• _SELECTED EXCERPT_
____

Author Topic: Quick Combinatorics Question (Read 707 times) Tweet Share

clıppy · « **on:** November 11, 2012, 11:29:44 am »

I've got this question that I just can't figure out:

There are 5 vowels and 21 consonants in the English alphabet. How many different four-letter 'words' can be formed that contain two different vowels and two different consonants?

The answer is apparently 11,025 but i got 50,400, can anyone explain this to me?

b^3 · « **Reply #1 on:** November 11, 2012, 01:00:17 pm »

These 'words' can have the vowels and consonants in any order.
So that is we can have (where v is a vowel and c is a consonant)

$\begin{bmatrix}v\end{bmatrix}\begin{bmatrix}c\end{bmatrix}\begin{bmatrix}v\end{bmatrix}\begin{bmatrix}c\end{bmatrix}$
$\begin{bmatrix}v\end{bmatrix}\begin{bmatrix}v\end{bmatrix}\begin{bmatrix}c\end{bmatrix}\begin{bmatrix}c\end{bmatrix}$
$\begin{bmatrix}v\end{bmatrix}\begin{bmatrix}c\end{bmatrix}\begin{bmatrix}c\end{bmatrix}\begin{bmatrix}v\end{bmatrix}$
$\begin{bmatrix}c\end{bmatrix}\begin{bmatrix}v\end{bmatrix}\begin{bmatrix}c\end{bmatrix}\begin{bmatrix}v\end{bmatrix}$
$\begin{bmatrix}c\end{bmatrix}\begin{bmatrix}c\end{bmatrix}\begin{bmatrix}v\end{bmatrix}\begin{bmatrix}v\end{bmatrix}$
$\begin{bmatrix}c\end{bmatrix}\begin{bmatrix}v\end{bmatrix}\begin{bmatrix}v\end{bmatrix}\begin{bmatrix}c\end{bmatrix}$

Now the number of ways we can arrange the first row is
$\begin{bmatrix}5\end{bmatrix}\begin{bmatrix}21\end{bmatrix}\begin{bmatrix}4\end{bmatrix}\begin{bmatrix}20\end{bmatrix}$
We minus 1 the second time because we can't use the same vowel or the sam consonant twice.

____

• _EXERCISE TASKS_
1: Reproduce the part of the combinatorics thread that begins at the words "I've got this" and stops after the words "two different consonants?".
2: Decide whether each statement agrees with the combinatorics thread, and answer yes or no with the deciding words from the thread quoted exactly: (a) The person asking the question arrived at 50,400. (b) The question says the English alphabet has six vowels. (c) The reply says the vowels must come before the consonants in each word.
3: Continue the combinatorics thread from the point where it stops.
The lines after this note come from a separate source.

• _GIVEN INFORMATION_
____

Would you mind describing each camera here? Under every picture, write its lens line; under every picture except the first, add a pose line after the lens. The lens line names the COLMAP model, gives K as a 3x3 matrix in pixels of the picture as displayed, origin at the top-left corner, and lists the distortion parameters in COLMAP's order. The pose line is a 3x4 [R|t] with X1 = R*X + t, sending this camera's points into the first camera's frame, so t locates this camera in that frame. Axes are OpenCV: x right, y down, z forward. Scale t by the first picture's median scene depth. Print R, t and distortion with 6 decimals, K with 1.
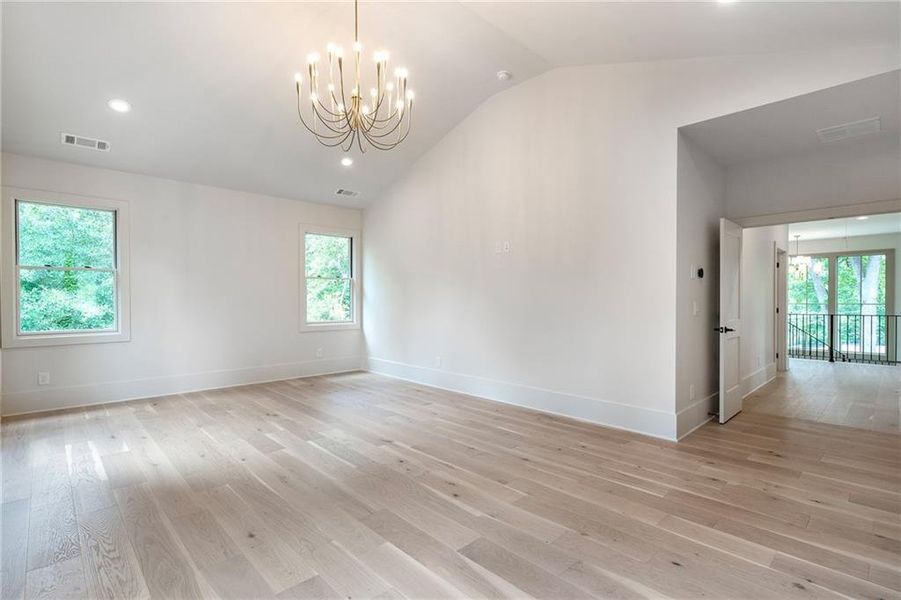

____

• _ANSWERS TO THE EXERCISES_
1:
I've got this question that I just can't figure out:

There are 5 vowels and 21 consonants in the English alphabet. How many different four-letter 'words' can be formed that contain two different vowels and two different consonants?

2:
(a) Yes: "i got 50,400"
(b) No: "There are 5 vowels and 21 consonants in the English alphabet"
(c) No: "These 'words' can have the vowels and consonants in any order."

3:
If we do the same for the second row we get
$\begin{bmatrix}5\end{bmatrix}\begin{bmatrix}4\end{bmatrix}\begin{bmatrix}21\end{bmatrix}\begin{bmatrix}20\end{bmatrix}$

So as we can see all the rows will have $21\times20\times5\times4$ options, and we have six rows.
So the total number of 'words' that can be formed is $6\times21\times20\times5\times4=50,400$

Thats probably a more intutive way of doing it, but it still gets the answer

clıppy · « **Reply #2 on:** November 11, 2012, 01:02:53 pm »

So the answer is 50,400 not 11,025 making the back of the book wrong. Thanks b^3

b^3 · « **Reply #3 on:** November 11, 2012, 01:07:37 pm »

Quote from: noclip on November 11, 2012, 01:02:53 pm

So the answer is 50,400 not 11,025 making the back of the book wrong. Thanks b^3

Oh wait... I read what you said wrong before... give me a minute, I'm probably wrong too...... (still waking up...)

EDIT: I think it looks right.... unless someone else can find something wrong with it.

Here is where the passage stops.